Perú se mantiene como uno de los mercados laborales más rígidos del mundo. Detenta el puesto 82, de un total de 93 países, cuando se evalúan las dificultades para realizar despidos.
Así lo reporta el Índice de Competitividad del Talento Global, un estudio presentado por la firma internacional Adecco y elaborado con datos de diciembre del 2014.
El Gerente General de Adecco Perú, Carlos San Román, planteó que las dificultades se deben a los altos costos de indemnización por despido, riesgo de reposición del trabajador y las restricciones para establecer más modalidades de contratos temporales.
“En el Perú hay mucha rigidez y eso nos hace perder competitividad a nivel regional”, sostuvo San Román.
Los contratos a plazo fijo están muy restringidos, en comparación a otras legislaciones como la colombiana o chilena.
“Allí la contratación es prácticamente libre. Puedes contratar y desvincular rápidamente, pues este es un paso clave para generar más puestos de trabajo”, planteó el ejecutivo.

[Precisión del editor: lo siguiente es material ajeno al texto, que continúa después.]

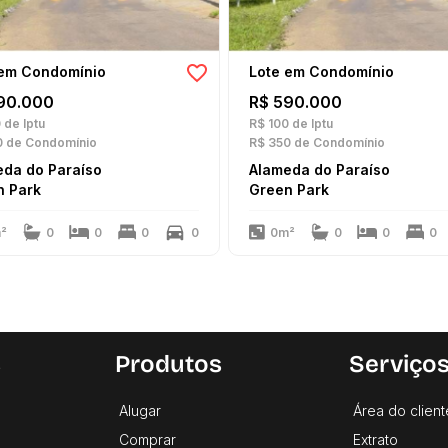
 em Condomínio
Lote em Condomínio
90.000
R$ 590.000
0
de Iptu
R$ 100
de Iptu
0
de Condomínio
R$ 350
de Condomínio
eda do Paraíso
Alameda do Paraíso
n Park
Green Park
²
0
0
0
0
0m²
0
0
0
s
Produtos
Serviço
Alugar
Área do client
Comprar
Extrato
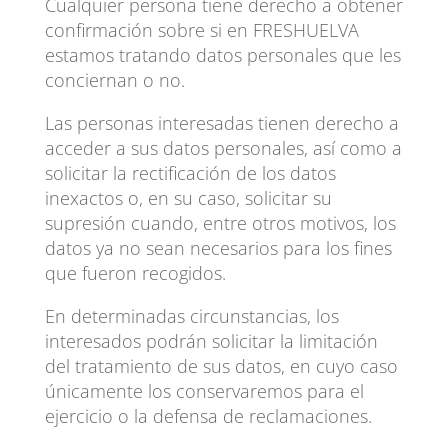
Cualquier persona tiene derecho a obtener
confirmación sobre si en FRESHUELVA
estamos tratando datos personales que les
conciernan o no.
Las personas interesadas tienen derecho a
acceder a sus datos personales, así como a
solicitar la rectificación de los datos
inexactos o, en su caso, solicitar su
supresión cuando, entre otros motivos, los
datos ya no sean necesarios para los fines
que fueron recogidos.
En determinadas circunstancias, los
interesados podrán solicitar la limitación
del tratamiento de sus datos, en cuyo caso
únicamente los conservaremos para el
ejercicio o la defensa de reclamaciones.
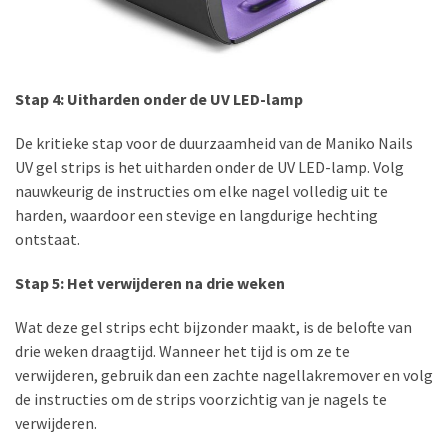
Oog
make-
up
Stap 4: Uitharden onder de UV LED-lamp
(11)
De kritieke stap voor de duurzaamheid van de Maniko Nails
UV gel strips is het uitharden onder de UV LED-lamp. Volg
nauwkeurig de instructies om elke nagel volledig uit te
harden, waardoor een stevige en langdurige hechting
ontstaat.
Stap 5: Het verwijderen na drie weken
Wat deze gel strips echt bijzonder maakt, is de belofte van
drie weken draagtijd. Wanneer het tijd is om ze te
verwijderen, gebruik dan een zachte nagellakremover en volg
de instructies om de strips voorzichtig van je nagels te
verwijderen.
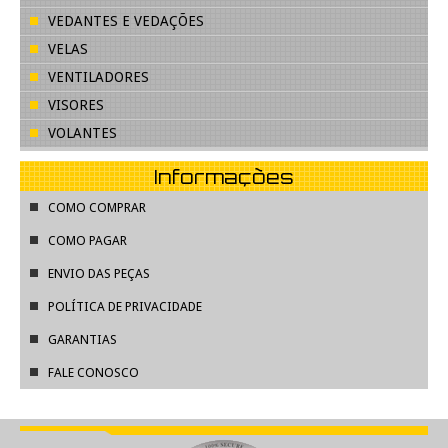
VEDANTES E VEDAÇÕES
VELAS
VENTILADORES
VISORES
VOLANTES
Informações
COMO COMPRAR
COMO PAGAR
ENVIO DAS PEÇAS
POLÍTICA DE PRIVACIDADE
GARANTIAS
FALE CONOSCO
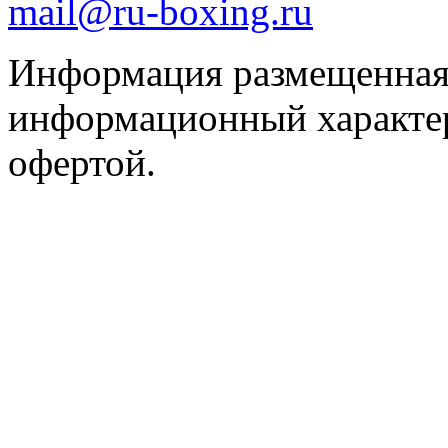
mail@ru-boxing.ru
Информация размещенная 
информационный характер
офертой.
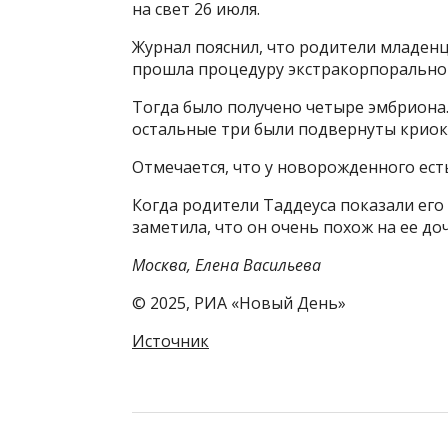
на свет 26 июля.
Журнал пояснил, что родители младен
прошла процедуру экстракорпорального
Тогда было получено четыре эмбриона.
остальные три были подвернуты криок
Отмечается, что у новорожденного есть
Когда родители Таддеуса показали ег
заметила, что он очень похож на ее до
Москва, Елена Васильева
© 2025, РИА «Новый День»
Источник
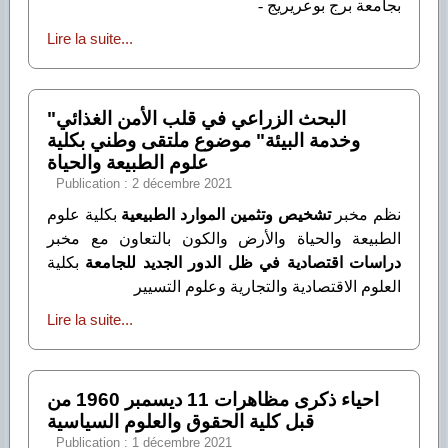
بجامعة برج بوعريريج -
Lire la suite...
"البحث الزراعي في قلب الأمن الغذائي
وخدمة البيئة" موضوع ملتقى وطني بكلية
علوم الطبيعة والحياة
Publication : 2 décembre 2021
بكلية علوم
تشخيص وتثمين الموارد الطبيعية
نظم مخبر
الطبيعة والحياة والأرض والكون بالتعاون مع مخبر
بكلية
دراسات اقتصادية في ظل الدور الجديد للجامعة
العلوم الاقتصادية والتجارية وعلوم التسيير
Lire la suite...
احياء ذكرى مظاهرات 11 ديسمبر 1960 من
قبل كلية الحقوق والعلوم السياسية
Publication : 1 décembre 2021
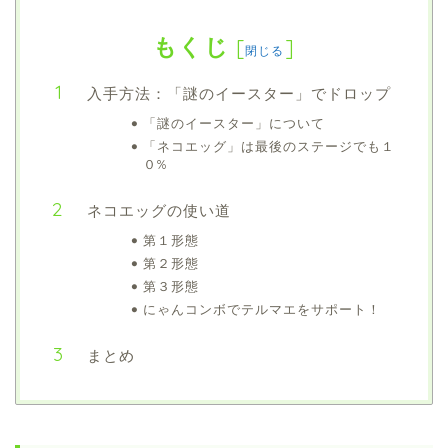
もくじ
[
]
閉じる
入手方法：「謎のイースター」でドロップ
「謎のイースター」について
「ネコエッグ」は最後のステージでも１
０%
ネコエッグの使い道
第１形態
第２形態
第３形態
にゃんコンボでテルマエをサポート！
まとめ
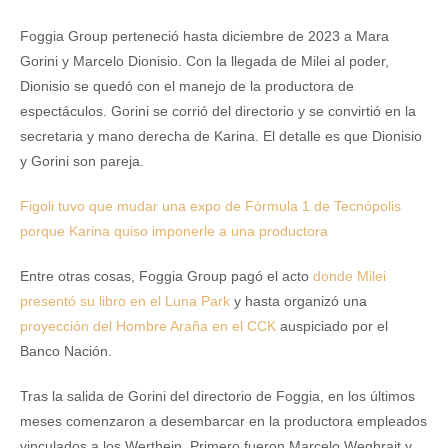
Foggia Group perteneció hasta diciembre de 2023 a Mara
Gorini y Marcelo Dionisio. Con la llegada de Milei al poder,
Dionisio se quedó con el manejo de la productora de
espectáculos. Gorini se corrió del directorio y se convirtió en la
secretaria y mano derecha de Karina. El detalle es que Dionisio
y Gorini son pareja.
Figoli tuvo que mudar una expo de Fórmula 1 de Tecnópolis
porque Karina quiso imponerle a una productora
Entre otras cosas, Foggia Group pagó el acto
donde Milei
presentó su libro en el Luna Park
y hasta organizó una
proyección del Hombre Araña en el CCK
auspiciado por el
Banco Nación.
Tras la salida de Gorini del directorio de Foggia, en los últimos
meses comenzaron a desembarcar en la productora empleados
vinculados a los Werthein. Primero fueron Marcelo Wegbrait y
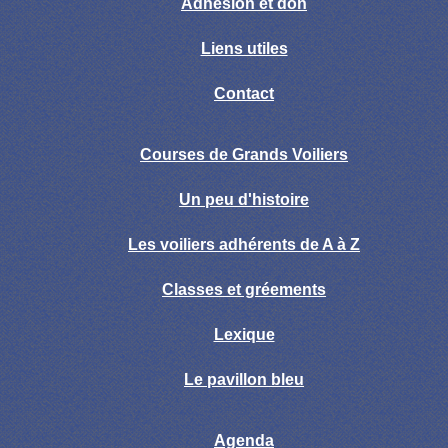
Adhésion et don
Liens utiles
Contact
Courses de Grands Voiliers
Un peu d'histoire
Les voiliers adhérents de A à Z
Classes et gréements
Lexique
Le pavillon bleu
Agenda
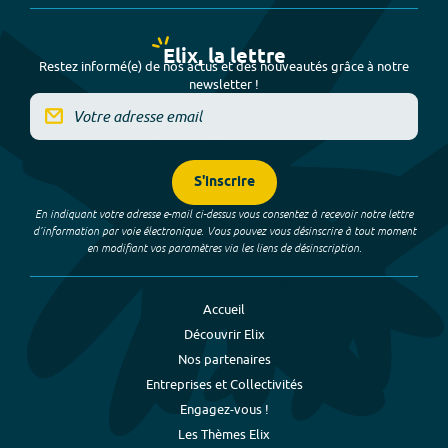
Elix, la lettre
Restez informé(e) de nos actus et des nouveautés grâce à notre
newsletter !
S'inscrire
En indiquant votre adresse e-mail ci-dessus vous consentez à recevoir notre lettre
d’information par voie électronique. Vous pouvez vous désinscrire à tout moment
en modifiant vos paramètres via les liens de désinscription.
Accueil
Découvrir Elix
Nos partenaires
Entreprises et Collectivités
Engagez-vous !
Les Thèmes Elix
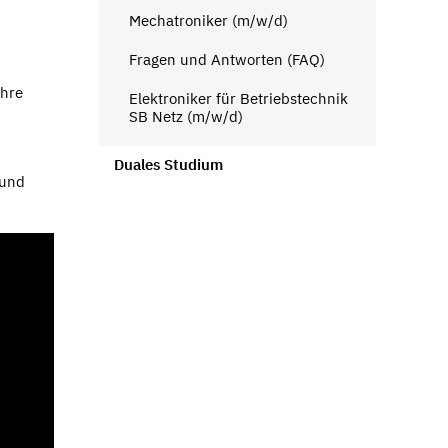
Mechatroniker (m/w/d)
Fragen und Antworten (FAQ)
ahre
Elektroniker für Betriebstechnik
SB Netz (m/w/d)
Duales Studium
 und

En la variable “dificultades para contratar”, el Perú ocupa el puesto 58.
Uno de los países con mayores restricciones en ambas variables es Venezuela.
Los países mejor posicionados de la región en el Indice de Competitividad de Talento Global elaborado por Adecco son Chile, Costa Rica y Panamá.
“En Europa, luego de la crisis, países como Francia liberaron el mercado para las contrataciones temporales y eso ha hecho que su economía se empiece a reactivar”, señaló San Román.
Carlos San Román sostuvo que en Perú existe el riesgo de “ir contra la corriente” al tratar de fijar en el proyecto de Ley General del Trabajo un incremento en la indemnización por despidos (el tope se elevaría de 12 a 16 sueldos).
“Eso no tiene lógica, el país necesita más flexibilidad. Se cree que se dará más seguridad al trabajador, pero solo se logrará reducir la inversión”, acotó.
Para San Román también preocupa otra variable, “estabilidad política” (Perú ocupa el puesto 77), pues de ello dependerán las decisiones empresariales.
“El último año bajó el puntaje. Y eso que el estudio no tomó en cuenta el caso de la ley juvenil, donde el Gobierno tuvo que dar marcha atrás y eso genera inestabilidad”, concluyó.
Según demuestra el estudio, existen una serie de conocimientos y recomendaciones clave para mejorar la competitividad del talento de los países y las empresas:
1. Son necesarias oportunidades de formación y desarrollo permanente para complementar la educación formal.
2. Las estrategias de desarrollo del talento deberían centrarse en el concepto de capacidades laborales para satisfacer las necesidades empresariales.
3. La apertura en términos de comercio, inversión y movilidad laboral es un elemento clave de la competitividad del talento.
Además, los países deben llevar a cabo reformas estructurales para mejorar su competitividad:
1. Aumentando la flexibilidad del mercado laboral, asegurando una mayor rotación y acceso a los puestos de trabajo.
2. Simplificando la legislación laboral y la burocracia.
3. Liberalizando el mercado laboral: eliminando normas y barreras, reduciendo los impuestos sobre el empleo para aumentar la productividad y mejorar la competitividad en la escena internacional.